··· Trecho da página

Título: Mercado de IPOs vê investidor mais cauteloso
Autor: Modé, Leandro
Fonte: O Estado de São Paulo, 04/04/2010, Economia, p. B5

Quatro das cinco aberturas de capital no Brasil em 2010 tiveram ações com preços inferiores ao projetado

Em um mundo amplamente favorável aos investimentos em países emergentes, seria de esperar que operações de abertura de capital de empresas (os chamados IPOs, da sigla em inglês) fossem um sucesso absoluto. Não é, porém, o que tem ocorrido no Brasil em 2010.

Quatro dos cinco IPOs realizados até agora no País - BR Properties, OSX, Aliansce Shopping e Multiplus - iniciaram a negociação de suas ações na Bolsa de Valores de São Paulo (Bovespa) com preços inferiores ao que se esperava antes da estreia.

A OSX, empresa de estaleiros e serviços petrolíferos do bilionário Eike Batista, por exemplo, estimava que o preço de sua ação ficaria em um intervalo de R$ 1.000 a R$ 1.333,33. Com a fraca demanda, foi obrigada a diminuir a expectativa para R$ 800,00. Na quinta-feira, o papel valia R$ 700,00 na Bovespa.

······

* **O que fazer**
Retome a reportagem sobre o mercado de IPOs logo depois da última frase apresentada e escreva a continuação.

··· Dados do exercício

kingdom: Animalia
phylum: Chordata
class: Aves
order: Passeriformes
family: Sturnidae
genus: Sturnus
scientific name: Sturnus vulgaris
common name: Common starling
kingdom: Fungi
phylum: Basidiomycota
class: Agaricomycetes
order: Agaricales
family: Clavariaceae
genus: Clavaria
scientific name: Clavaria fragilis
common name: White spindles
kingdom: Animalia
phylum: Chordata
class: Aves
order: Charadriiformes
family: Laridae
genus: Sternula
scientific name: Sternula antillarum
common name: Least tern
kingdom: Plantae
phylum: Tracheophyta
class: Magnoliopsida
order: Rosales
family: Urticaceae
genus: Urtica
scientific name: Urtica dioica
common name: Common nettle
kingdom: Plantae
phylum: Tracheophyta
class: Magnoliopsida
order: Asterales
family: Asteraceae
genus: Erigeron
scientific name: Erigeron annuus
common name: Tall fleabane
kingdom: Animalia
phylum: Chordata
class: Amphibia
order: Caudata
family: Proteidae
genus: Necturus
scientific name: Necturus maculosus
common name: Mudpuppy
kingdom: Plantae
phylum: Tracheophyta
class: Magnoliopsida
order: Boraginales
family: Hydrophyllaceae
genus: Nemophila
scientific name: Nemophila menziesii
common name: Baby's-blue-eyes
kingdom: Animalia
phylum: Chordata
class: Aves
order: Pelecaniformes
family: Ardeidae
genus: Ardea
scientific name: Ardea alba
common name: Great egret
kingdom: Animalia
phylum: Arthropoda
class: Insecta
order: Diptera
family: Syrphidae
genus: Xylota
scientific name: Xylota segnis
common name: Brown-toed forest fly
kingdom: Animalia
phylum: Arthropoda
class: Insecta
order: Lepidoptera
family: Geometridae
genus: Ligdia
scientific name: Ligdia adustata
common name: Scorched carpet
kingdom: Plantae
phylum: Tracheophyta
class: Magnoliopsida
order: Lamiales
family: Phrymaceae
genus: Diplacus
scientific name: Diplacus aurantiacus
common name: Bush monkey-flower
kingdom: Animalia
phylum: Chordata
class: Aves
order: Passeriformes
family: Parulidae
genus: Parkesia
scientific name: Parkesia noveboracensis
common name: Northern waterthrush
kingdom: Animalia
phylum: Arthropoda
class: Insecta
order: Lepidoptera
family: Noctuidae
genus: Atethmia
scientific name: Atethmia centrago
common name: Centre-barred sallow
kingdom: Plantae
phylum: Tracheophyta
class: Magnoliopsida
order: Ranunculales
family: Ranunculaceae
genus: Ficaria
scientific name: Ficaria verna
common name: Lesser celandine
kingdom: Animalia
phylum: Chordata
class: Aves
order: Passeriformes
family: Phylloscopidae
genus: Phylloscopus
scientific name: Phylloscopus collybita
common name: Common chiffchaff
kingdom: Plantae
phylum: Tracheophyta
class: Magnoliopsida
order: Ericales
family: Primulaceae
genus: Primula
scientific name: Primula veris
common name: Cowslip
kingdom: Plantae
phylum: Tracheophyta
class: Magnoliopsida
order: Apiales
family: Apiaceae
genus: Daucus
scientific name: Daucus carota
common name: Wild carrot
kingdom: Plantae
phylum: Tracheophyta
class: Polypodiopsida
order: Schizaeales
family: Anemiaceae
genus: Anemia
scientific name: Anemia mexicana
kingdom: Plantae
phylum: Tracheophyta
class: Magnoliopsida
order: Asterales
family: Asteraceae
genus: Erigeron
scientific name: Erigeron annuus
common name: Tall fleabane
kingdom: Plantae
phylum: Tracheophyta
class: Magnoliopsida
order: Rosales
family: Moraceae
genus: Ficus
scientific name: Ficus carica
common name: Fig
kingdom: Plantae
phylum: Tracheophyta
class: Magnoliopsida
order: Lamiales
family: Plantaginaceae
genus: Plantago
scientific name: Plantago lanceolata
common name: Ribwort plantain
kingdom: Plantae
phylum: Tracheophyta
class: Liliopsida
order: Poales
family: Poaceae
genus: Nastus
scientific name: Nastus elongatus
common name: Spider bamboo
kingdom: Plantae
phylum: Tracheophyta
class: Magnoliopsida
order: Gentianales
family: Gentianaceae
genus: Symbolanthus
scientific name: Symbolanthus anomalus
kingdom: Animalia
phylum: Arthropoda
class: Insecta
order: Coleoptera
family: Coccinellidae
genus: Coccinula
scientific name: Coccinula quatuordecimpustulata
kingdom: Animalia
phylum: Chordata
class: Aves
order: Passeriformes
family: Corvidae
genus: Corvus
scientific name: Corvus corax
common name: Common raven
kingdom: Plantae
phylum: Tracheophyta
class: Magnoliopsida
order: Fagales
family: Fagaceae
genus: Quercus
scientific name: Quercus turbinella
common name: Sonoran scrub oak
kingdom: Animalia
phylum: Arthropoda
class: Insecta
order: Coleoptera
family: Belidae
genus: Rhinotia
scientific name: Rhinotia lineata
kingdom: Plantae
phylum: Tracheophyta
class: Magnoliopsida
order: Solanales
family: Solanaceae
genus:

······

* **Resposta**
A única companhia cuja ação ficou dentro da faixa projetada foi a concessionária de estradas Ecorodovias. O papel saiu a R$ 9,50 - o intervalo esperado ia de R$ 9,00 a R$ 12,00.

Analistas afirmam que o desempenho aquém do esperado serve de alerta para as empresas que estudam acessar o mercado neste ano, mas não acreditam que indique uma mudança de humor em relação ao Brasil. Uma prova disso é a atratividade dos fundos de ações do País.

Destaque mundial. Segundo a EPFR, uma empresa americana que acompanha o vaivém dos investidores ao redor do mundo, os fundos brasileiros de ações receberam, nos últimos 12 meses, US$ 16,4 bilhões. Isso faz do País um dos líderes, entre os emergentes, nesse tipo de captação.

"Estamos muito otimistas em relação ao Brasil", afirma o presidente da BlackRock na América Latina, Daniel Gamba. A BlackRock é uma das maiores gestoras de recursos do mundo. Segundo Gamba, a empresa detém hoje US$ 30 bilhões em ações de companhias brasileiras.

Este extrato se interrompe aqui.